Source records
****************************************

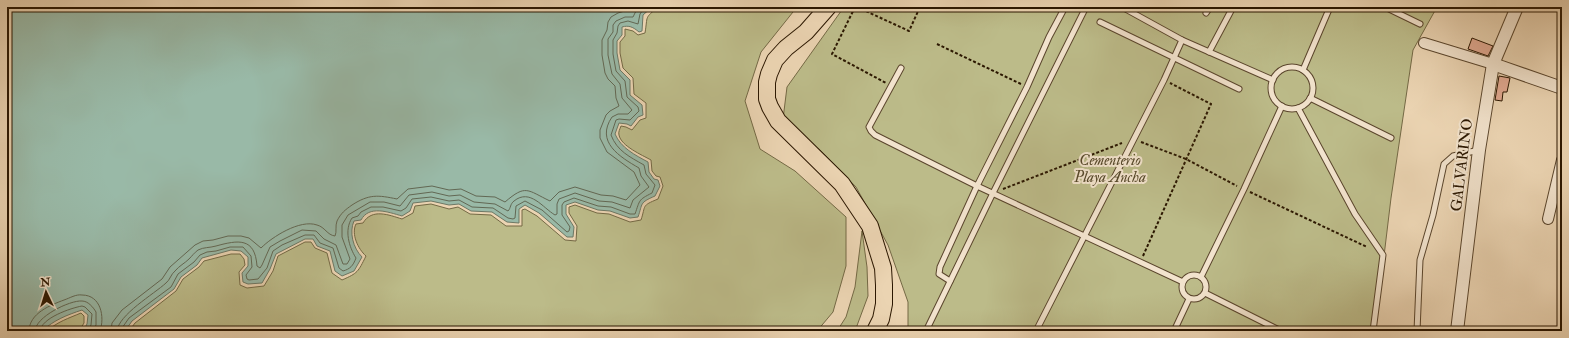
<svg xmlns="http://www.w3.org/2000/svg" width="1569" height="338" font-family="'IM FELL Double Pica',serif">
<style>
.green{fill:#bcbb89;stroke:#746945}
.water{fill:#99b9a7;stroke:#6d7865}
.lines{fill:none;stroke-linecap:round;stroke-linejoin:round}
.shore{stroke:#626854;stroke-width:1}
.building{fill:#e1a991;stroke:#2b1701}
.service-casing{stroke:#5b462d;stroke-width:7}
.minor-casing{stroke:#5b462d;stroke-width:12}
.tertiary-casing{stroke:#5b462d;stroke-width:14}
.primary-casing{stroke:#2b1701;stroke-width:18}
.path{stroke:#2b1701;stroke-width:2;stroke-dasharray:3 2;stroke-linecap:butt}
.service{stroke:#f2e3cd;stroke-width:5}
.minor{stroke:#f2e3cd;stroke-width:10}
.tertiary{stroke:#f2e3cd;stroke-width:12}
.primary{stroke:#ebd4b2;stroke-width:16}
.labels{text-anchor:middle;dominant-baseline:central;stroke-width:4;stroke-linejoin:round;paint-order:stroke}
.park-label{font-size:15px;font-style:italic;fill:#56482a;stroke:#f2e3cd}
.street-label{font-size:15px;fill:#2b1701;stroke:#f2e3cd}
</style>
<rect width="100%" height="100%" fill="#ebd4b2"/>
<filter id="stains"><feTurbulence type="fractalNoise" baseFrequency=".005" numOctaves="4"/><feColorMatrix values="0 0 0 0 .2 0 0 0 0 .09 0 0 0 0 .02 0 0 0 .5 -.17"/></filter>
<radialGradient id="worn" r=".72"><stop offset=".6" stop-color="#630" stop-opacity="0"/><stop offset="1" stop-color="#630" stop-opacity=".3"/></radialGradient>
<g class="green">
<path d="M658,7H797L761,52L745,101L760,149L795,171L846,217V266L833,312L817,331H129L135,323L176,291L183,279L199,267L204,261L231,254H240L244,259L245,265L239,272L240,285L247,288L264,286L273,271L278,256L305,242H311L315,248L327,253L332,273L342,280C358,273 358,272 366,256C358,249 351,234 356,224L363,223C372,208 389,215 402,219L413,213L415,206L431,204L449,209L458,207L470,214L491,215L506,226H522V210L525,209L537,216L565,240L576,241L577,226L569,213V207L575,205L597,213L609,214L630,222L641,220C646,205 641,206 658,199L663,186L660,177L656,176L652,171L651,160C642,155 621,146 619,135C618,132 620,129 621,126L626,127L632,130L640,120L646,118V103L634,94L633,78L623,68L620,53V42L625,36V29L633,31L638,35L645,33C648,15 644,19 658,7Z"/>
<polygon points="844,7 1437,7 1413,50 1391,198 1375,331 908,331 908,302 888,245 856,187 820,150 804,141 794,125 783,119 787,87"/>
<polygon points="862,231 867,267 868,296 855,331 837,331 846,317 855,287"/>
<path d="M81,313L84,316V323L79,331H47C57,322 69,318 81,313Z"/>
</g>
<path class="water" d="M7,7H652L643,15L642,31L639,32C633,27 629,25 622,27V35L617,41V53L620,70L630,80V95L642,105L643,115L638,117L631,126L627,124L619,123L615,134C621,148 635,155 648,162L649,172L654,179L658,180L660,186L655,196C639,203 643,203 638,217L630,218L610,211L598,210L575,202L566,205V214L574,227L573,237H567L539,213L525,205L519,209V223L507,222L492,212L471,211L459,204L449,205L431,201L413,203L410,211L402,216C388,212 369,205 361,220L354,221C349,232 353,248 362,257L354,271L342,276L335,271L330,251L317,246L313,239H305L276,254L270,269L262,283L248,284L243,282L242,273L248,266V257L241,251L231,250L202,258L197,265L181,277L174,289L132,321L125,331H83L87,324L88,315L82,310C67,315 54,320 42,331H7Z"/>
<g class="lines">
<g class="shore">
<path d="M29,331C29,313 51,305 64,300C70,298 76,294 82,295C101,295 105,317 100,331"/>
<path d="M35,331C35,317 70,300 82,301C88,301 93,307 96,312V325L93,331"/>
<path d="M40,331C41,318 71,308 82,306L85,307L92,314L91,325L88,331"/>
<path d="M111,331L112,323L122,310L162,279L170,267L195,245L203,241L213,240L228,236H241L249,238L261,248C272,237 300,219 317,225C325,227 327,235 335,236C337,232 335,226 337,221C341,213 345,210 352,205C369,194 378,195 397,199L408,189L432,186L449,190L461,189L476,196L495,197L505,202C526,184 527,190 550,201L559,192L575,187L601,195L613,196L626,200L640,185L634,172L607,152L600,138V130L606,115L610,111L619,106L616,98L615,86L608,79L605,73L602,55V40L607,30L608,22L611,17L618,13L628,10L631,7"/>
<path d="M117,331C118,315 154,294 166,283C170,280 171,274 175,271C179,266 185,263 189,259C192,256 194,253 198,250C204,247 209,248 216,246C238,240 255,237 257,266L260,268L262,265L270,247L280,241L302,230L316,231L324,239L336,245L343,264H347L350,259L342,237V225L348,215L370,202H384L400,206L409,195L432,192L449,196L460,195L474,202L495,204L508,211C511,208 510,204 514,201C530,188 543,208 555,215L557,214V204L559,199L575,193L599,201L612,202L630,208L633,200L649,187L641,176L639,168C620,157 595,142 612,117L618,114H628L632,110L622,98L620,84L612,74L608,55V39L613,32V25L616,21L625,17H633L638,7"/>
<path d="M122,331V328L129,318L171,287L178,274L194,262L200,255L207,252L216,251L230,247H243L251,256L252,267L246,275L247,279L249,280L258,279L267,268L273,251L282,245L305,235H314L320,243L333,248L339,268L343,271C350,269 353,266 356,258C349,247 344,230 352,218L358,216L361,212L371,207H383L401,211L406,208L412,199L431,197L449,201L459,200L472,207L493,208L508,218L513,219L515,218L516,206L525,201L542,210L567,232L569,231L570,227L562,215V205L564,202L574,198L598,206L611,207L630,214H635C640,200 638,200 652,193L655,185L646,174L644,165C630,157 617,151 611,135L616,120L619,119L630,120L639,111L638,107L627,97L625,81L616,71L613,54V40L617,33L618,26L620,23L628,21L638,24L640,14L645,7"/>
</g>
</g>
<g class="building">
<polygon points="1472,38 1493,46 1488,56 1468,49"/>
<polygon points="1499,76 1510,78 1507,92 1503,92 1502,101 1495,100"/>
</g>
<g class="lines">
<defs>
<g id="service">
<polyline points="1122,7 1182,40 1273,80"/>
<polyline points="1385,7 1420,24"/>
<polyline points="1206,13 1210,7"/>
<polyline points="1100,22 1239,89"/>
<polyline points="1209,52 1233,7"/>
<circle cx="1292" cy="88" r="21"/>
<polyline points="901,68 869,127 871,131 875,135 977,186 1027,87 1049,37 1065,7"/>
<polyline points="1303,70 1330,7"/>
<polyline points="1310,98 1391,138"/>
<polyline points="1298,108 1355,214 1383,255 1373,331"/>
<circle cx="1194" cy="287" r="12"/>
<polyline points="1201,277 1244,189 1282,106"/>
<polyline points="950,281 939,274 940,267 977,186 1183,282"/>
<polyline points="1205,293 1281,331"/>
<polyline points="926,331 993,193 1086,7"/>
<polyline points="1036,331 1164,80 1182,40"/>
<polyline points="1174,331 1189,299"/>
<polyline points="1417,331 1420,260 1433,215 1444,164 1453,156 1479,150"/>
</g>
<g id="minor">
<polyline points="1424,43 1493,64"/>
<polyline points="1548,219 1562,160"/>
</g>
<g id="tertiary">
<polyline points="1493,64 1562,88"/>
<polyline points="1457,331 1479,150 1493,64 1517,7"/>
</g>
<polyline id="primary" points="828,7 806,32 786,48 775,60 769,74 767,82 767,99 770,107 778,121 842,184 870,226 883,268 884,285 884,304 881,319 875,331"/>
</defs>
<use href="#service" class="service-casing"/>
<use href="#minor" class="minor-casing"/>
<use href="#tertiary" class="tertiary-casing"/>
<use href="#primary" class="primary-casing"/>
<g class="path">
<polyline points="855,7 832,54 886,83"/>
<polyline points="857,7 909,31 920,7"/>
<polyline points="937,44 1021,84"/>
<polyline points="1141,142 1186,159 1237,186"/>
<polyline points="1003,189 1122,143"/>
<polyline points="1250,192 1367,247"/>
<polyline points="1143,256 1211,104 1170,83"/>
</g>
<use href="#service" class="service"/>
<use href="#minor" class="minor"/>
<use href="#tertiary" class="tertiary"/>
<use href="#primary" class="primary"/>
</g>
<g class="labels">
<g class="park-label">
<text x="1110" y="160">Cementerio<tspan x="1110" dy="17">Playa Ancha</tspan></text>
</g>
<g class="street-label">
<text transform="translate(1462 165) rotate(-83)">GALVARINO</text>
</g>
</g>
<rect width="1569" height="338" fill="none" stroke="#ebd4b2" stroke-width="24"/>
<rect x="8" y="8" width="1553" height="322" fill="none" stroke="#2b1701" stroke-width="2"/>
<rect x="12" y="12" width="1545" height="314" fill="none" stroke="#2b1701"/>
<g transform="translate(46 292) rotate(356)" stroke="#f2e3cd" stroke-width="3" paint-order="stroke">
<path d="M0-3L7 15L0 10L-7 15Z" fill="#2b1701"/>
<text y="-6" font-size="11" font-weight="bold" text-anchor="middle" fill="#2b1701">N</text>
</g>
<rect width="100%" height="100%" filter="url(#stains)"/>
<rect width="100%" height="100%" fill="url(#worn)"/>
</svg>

****************************************

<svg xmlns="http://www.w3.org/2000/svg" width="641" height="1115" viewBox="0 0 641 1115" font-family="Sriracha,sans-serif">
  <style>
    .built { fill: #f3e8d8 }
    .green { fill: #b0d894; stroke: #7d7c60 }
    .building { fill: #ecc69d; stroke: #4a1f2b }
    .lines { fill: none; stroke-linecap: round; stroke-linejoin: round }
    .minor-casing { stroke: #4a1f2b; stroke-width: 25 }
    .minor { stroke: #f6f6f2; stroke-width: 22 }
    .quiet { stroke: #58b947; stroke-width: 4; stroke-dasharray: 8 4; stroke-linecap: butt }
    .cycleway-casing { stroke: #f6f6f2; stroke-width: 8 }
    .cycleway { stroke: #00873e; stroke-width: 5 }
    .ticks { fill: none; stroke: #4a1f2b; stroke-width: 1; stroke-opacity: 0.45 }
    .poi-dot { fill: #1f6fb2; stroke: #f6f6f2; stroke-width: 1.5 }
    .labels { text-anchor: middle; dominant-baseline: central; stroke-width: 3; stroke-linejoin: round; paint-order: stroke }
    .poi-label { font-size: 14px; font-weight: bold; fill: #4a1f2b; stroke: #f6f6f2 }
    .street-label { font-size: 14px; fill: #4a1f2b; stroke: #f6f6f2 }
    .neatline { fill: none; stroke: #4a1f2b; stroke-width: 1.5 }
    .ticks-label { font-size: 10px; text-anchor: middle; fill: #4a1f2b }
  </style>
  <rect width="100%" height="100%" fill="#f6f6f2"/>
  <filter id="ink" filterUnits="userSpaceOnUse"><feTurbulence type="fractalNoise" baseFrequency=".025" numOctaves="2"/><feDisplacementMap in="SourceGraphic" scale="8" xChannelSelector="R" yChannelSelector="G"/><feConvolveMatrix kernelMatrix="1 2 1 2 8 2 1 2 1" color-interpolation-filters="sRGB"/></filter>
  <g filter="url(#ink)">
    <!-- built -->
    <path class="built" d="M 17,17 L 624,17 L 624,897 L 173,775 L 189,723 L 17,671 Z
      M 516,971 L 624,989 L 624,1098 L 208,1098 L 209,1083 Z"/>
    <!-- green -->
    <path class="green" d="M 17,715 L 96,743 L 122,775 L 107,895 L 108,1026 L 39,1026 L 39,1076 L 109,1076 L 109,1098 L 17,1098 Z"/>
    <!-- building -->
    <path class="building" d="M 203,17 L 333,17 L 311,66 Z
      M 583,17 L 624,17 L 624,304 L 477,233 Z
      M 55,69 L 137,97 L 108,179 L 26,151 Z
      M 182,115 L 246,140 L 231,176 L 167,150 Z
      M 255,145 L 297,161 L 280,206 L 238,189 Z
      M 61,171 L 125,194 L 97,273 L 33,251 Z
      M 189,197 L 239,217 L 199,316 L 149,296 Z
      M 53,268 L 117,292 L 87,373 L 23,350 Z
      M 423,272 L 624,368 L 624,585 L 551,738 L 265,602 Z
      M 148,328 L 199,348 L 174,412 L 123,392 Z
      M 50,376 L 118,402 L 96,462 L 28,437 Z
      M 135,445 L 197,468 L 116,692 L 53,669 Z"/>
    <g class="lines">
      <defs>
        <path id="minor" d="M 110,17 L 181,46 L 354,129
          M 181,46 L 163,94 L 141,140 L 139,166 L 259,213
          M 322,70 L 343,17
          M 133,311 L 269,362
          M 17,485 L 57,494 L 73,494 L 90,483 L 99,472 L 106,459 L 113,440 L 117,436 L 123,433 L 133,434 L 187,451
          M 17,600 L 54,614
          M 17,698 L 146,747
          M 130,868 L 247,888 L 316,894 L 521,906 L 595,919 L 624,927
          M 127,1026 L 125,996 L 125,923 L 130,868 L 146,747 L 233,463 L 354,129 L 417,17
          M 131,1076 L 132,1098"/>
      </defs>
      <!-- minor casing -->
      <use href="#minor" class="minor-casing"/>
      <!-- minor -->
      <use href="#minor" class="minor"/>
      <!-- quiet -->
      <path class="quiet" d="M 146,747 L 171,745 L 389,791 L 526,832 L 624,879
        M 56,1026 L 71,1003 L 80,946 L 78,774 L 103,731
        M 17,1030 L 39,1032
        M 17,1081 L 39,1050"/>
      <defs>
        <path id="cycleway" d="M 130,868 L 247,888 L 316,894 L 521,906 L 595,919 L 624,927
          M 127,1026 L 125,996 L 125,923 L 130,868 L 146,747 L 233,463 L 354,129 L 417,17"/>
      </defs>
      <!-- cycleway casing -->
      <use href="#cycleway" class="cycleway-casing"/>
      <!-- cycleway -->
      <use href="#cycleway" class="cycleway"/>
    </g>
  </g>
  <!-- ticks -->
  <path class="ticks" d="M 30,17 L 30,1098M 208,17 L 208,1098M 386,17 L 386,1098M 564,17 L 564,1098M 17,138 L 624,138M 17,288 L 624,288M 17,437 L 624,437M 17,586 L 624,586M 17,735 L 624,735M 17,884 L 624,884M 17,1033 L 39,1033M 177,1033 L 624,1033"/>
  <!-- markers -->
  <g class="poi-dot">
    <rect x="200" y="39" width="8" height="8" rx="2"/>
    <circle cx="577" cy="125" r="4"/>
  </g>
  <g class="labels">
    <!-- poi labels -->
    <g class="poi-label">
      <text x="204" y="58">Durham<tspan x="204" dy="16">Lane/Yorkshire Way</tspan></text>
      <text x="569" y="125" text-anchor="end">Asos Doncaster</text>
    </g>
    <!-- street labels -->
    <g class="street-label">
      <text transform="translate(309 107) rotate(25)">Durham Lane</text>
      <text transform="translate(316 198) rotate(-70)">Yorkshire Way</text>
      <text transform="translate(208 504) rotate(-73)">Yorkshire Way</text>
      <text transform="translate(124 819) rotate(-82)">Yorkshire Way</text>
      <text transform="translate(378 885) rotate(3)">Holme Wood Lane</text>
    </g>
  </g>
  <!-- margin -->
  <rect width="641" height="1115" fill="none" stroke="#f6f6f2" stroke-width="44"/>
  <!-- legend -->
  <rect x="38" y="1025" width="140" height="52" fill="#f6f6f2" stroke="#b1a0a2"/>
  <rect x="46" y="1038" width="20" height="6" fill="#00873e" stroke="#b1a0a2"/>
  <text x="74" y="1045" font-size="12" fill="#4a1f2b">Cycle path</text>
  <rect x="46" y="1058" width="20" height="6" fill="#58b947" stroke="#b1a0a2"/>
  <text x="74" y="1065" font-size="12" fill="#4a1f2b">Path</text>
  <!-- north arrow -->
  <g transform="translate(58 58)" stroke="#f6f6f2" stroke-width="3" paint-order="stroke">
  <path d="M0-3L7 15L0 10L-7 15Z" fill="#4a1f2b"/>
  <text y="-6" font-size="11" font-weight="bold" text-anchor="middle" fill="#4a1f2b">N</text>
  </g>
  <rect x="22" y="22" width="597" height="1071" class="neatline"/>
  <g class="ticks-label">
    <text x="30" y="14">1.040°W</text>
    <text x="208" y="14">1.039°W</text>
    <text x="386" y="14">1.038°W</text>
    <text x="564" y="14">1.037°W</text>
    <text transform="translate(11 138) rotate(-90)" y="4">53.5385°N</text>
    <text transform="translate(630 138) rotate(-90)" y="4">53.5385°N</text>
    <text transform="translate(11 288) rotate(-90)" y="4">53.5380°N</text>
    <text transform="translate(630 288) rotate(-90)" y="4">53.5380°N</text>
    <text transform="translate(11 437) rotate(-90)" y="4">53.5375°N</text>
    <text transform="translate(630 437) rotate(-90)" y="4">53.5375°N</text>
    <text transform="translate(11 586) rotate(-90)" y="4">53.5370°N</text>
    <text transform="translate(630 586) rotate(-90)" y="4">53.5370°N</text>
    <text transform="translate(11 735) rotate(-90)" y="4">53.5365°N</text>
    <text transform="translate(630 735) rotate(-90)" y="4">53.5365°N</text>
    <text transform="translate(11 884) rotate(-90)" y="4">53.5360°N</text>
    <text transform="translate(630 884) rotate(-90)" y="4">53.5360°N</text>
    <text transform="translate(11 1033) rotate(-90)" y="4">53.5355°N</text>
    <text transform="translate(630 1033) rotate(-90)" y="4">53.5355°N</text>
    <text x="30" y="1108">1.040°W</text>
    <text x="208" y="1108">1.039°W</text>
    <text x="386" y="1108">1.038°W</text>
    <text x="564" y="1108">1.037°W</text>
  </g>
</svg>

****************************************

== TASK INSTRUCTIONS ==
Read the data above and pull out each line that holds the string "worn".

== ANSWER SPACE ==
<radialGradient id="worn" r=".72"><stop offset=".6" stop-color="#630" stop-opacity="0"/><stop offset="1" stop-color="#630" stop-opacity=".3"/></radialGradient>
<rect width="100%" height="100%" fill="url(#worn)"/>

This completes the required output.